'How can we make an 80 year-old person with multiple chronic diseases actually start using this technology?'
With sights set on spurring healthcare innovation and interoperability, Royal Philips has teamed up with customer relationship management company salesforce.com to bring a new open, cloud-based platform to the market.
The envisioned platform, officials say, will allow for data integration from myriad sources, including electronic health records, diagnostic imaging equipment and personal mobile devices.
Also integral to the product will be patient relationship management, which should further enable clinicians to collaborate in support of their patients.
The companies' partnership has already yielded two clinical applications to be released late summer, officials say -- the Philips eCareCoordinator, which monitors thousands of patients in real time, and Philips eCareCompanion, which is carried by the patient at home and connects patients to their providers in real time.

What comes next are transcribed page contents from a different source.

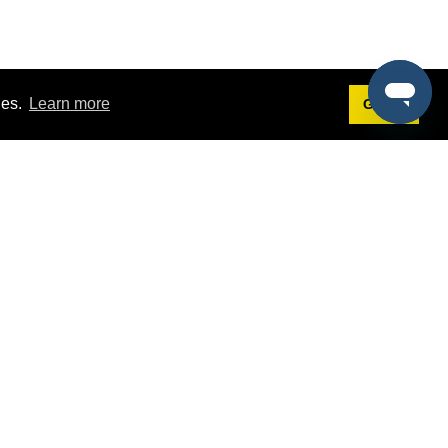
ies.
Learn more
Got it!
Terms
g
Terms of Service
st Demo
Privacy Policy
rs
Intellectual Property Policy
mers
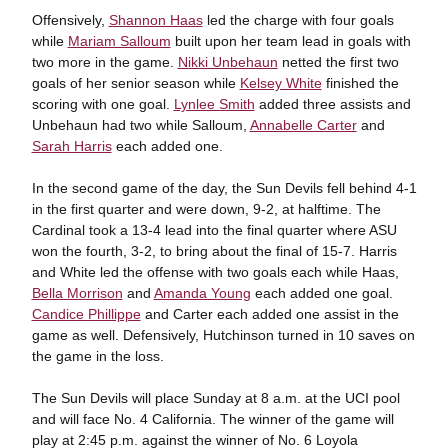
Offensively,
Shannon Haas
led the charge with four goals
while
Mariam Salloum
built upon her team lead in goals with
two more in the game.
Nikki Unbehaun
netted the first two
goals of her senior season while
Kelsey White
finished the
scoring with one goal.
Lynlee Smith
added three assists and
Unbehaun had two while Salloum,
Annabelle Carter
and
Sarah Harris
each added one.
In the second game of the day, the Sun Devils fell behind 4-1
in the first quarter and were down, 9-2, at halftime. The
Cardinal took a 13-4 lead into the final quarter where ASU
won the fourth, 3-2, to bring about the final of 15-7. Harris
and White led the offense with two goals each while Haas,
Bella Morrison
and
Amanda Young
each added one goal.
Candice Phillippe
and Carter each added one assist in the
game as well. Defensively, Hutchinson turned in 10 saves on
the game in the loss.
The Sun Devils will place Sunday at 8 a.m. at the UCI pool
and will face No. 4 California. The winner of the game will
play at 2:45 p.m. against the winner of No. 6 Loyola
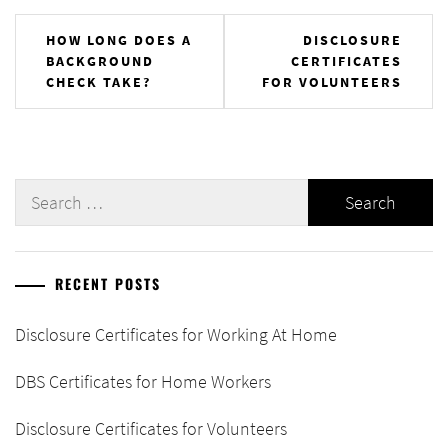
Post
HOW LONG DOES A
DISCLOSURE
BACKGROUND
CERTIFICATES
navigation
CHECK TAKE?
FOR VOLUNTEERS
Search
for:
RECENT POSTS
Disclosure Certificates for Working At Home
DBS Certificates for Home Workers
Disclosure Certificates for Volunteers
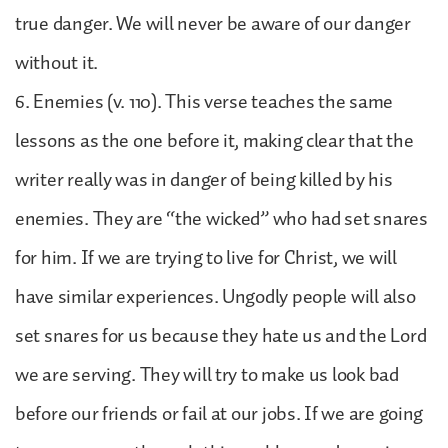
true danger. We will never be aware of our danger
without it.
6. Enemies (v. 110). This verse teaches the same
lessons as the one before it, making clear that the
writer really was in danger of being killed by his
enemies. They are “the wicked” who had set snares
for him. If we are trying to live for Christ, we will
have similar experiences. Ungodly people will also
set snares for us because they hate us and the Lord
we are serving. They will try to make us look bad
before our friends or fail at our jobs. If we are going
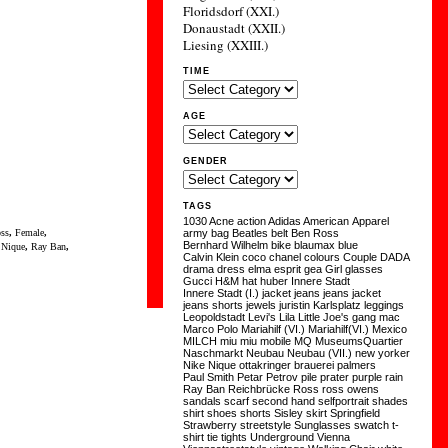
Floridsdorf (XXI.)
Donaustadt (XXII.)
Liesing (XXIII.)
TIME
AGE
GENDER
TAGS
1030
Acne
action
Adidas
American Apparel
ss
,
Female
,
army
bag
Beatles
belt
Ben Ross
Bernhard Wilhelm
bike
blaumax
blue
,
Nique
,
Ray Ban
,
Calvin Klein
coco chanel
colours
Couple
DADA
drama
dress
elma
esprit
gea
Girl
glasses
Gucci
H&M
hat
huber
Innere Stadt
Innere Stadt (I.)
jacket
jeans
jeans jacket
jeans shorts
jewels
juristin
Karlsplatz
leggings
Leopoldstadt
Levi's
Lila
Little Joe's gang
mac
Marco Polo
Mariahilf (VI.)
Mariahilf(VI.)
Mexico
MILCH
miu miu
mobile
MQ
MuseumsQuartier
Naschmarkt
Neubau
Neubau (VII.)
new yorker
Nike
Nique
ottakringer brauerei
palmers
Paul Smith
Petar Petrov
pile
prater
purple
rain
Ray Ban
Reichbrücke
Ross
ross owens
sandals
scarf
second hand
selfportrait
shades
shirt
shoes
shorts
Sisley
skirt
Springfield
Strawberry
streetstyle
Sunglasses
swatch
t-
shirt
tie
tights
Underground
Vienna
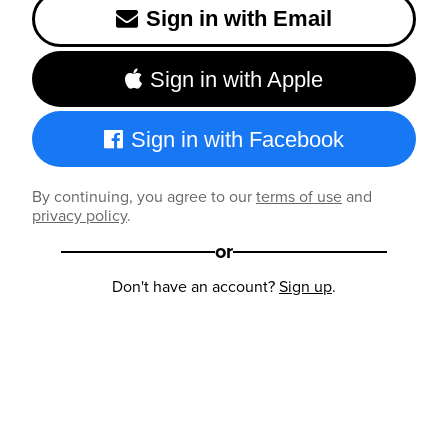
Sign in with Email
Sign in with Apple
Sign in with Facebook
By continuing, you agree to our
terms of use
and
privacy policy
.
or
Don't have an account?
Sign up
.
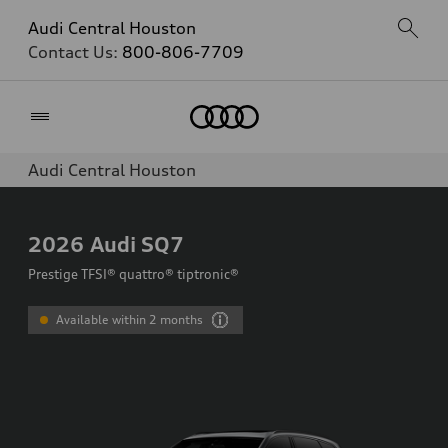
Audi Central Houston
Contact Us:
800-806-7709
Home
Audi Central Houston
2026
Audi SQ7
Prestige TFSI® quattro® tiptronic®
Available within 2 months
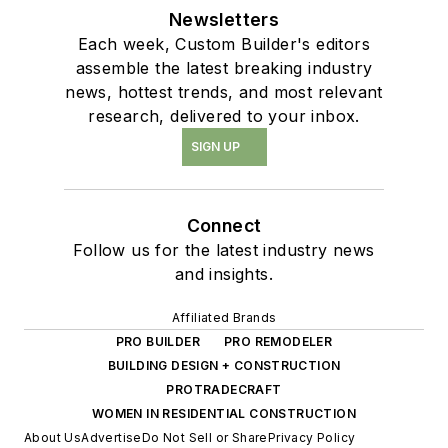
Newsletters
Each week, Custom Builder's editors
assemble the latest breaking industry
news, hottest trends, and most relevant
research, delivered to your inbox.
SIGN UP
Connect
Follow us for the latest industry news
and insights.
Affiliated Brands
PRO BUILDER
PRO REMODELER
BUILDING DESIGN + CONSTRUCTION
PROTRADECRAFT
WOMEN IN RESIDENTIAL CONSTRUCTION
About Us
Advertise
Do Not Sell or Share
Privacy Policy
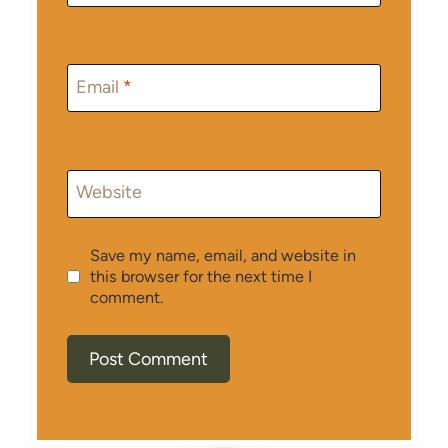
Email
*
Website
Save my name, email, and website in
this browser for the next time I
comment.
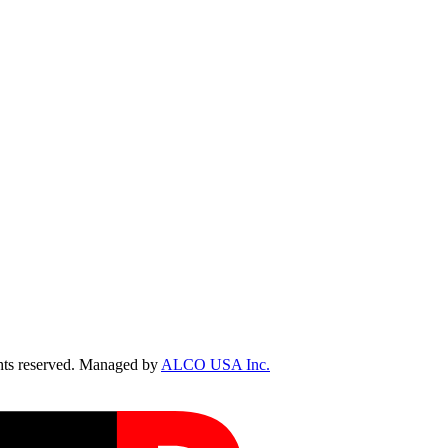
ts reserved. Managed by
ALCO USA Inc.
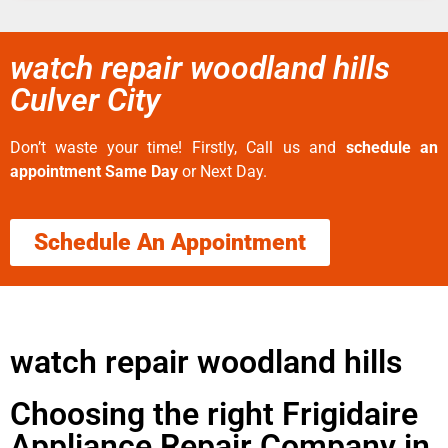
watch repair woodland hills
Culver City
Don’t waste your time! Firstly, Call us and
schedule an
appointment Same Day
or Next Day.
Schedule An Appointment
watch repair woodland hills
Choosing the right Frigidaire
Appliance Repair Company in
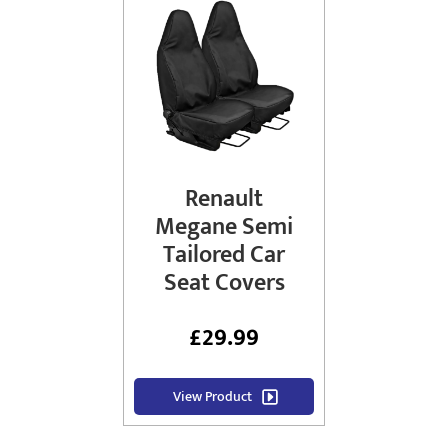
Renault
Megane Semi
Tailored Car
Seat Covers
£
29.99
View Product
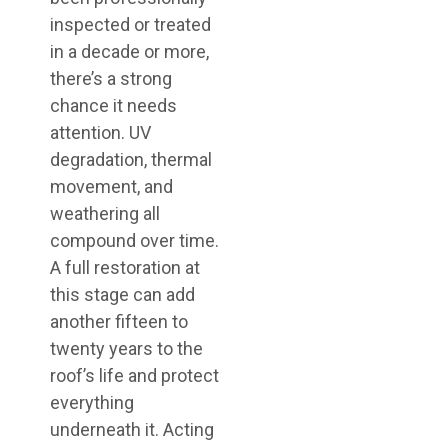
inspected or treated
in a decade or more,
there’s a strong
chance it needs
attention. UV
degradation, thermal
movement, and
weathering all
compound over time.
A full restoration at
this stage can add
another fifteen to
twenty years to the
roof’s life and protect
everything
underneath it. Acting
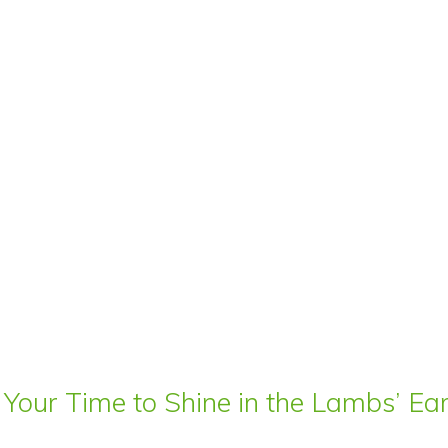
 Your Time to Shine in the Lambs’ E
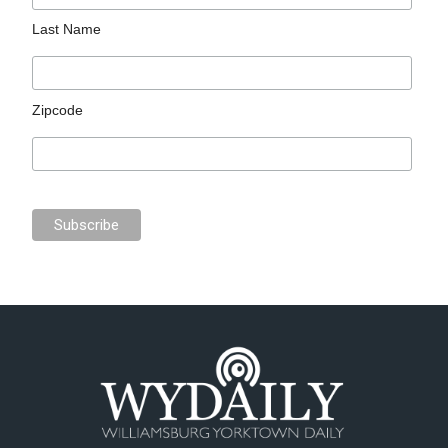
Last Name
Zipcode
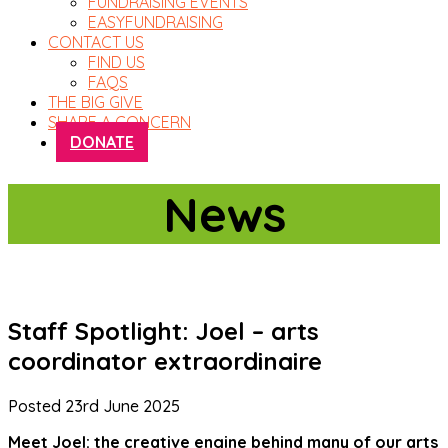
FUNDRAISING EVENTS
EASYFUNDRAISING
CONTACT US
FIND US
FAQS
THE BIG GIVE
SHARE A CONCERN
DONATE
News
Staff Spotlight: Joel – arts
coordinator extraordinaire
Posted
23rd June 2025
Meet Joel: the creative engine behind many of our arts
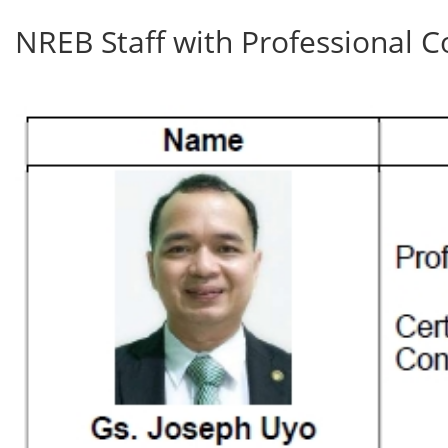
NREB Staff with Professional C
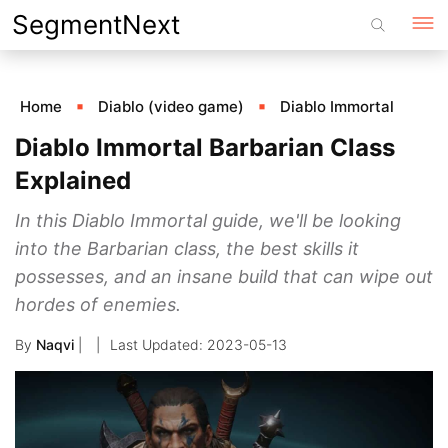
Skip
SegmentNext
to
content
Home
Diablo (video game)
Diablo Immortal
Diablo Immortal Barbarian Class
Explained
In this Diablo Immortal guide, we'll be looking
into the Barbarian class, the best skills it
possesses, and an insane build that can wipe out
hordes of enemies.
By
Naqvi
|
2023-05-13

In creating these two initial clinical applications, it was about asking some difficult questions far beyond what kind of technology was needed, officials noted. "We said, 'How can we make an 80 year-old person with multiple chronic diseases actually start using this technology? How can we have a nurse at a telehealth center actually managing hundreds of patients at a time?'" said Jeroen Tas, CEO of Philips Healthcare Information Services in a June 26 media roundtable. "This is what we're talking about."
These care collaboration applications should allow the care team to monitor patients with chronic conditions in their homes and will facilitate Philips' Hospital to Home clinical programs, such as Banner iCare, which is currently being piloted at Arizona-based Banner Health, a pioneer accountable care organization. Similar telehealth-based care delivery models for hospitals utilizing the Philips eICU program were shown to reduce mortality by 26 percent and length of stay by 20 percent in a recent large, multi-center study, according to officials.
Officials said these two applications were only the beginning of the partnership between two companies. "We're going to continue to deliver additional patient platform services," said Clarence So, executive vice president of mobile strategy, salesforce.com, at the press roundtable. "Together, we're going to combine our platform services and expose them to APIs through tool kits."
Philips and salesforce.com anticipate the apps will cover the continuum of care: from self-care and prevention, to diagnosis and treatment through recovery and wellness. The envisioned platform, which is based on the Salesforce1 Platform, will ultimately enable collaboration and workflow.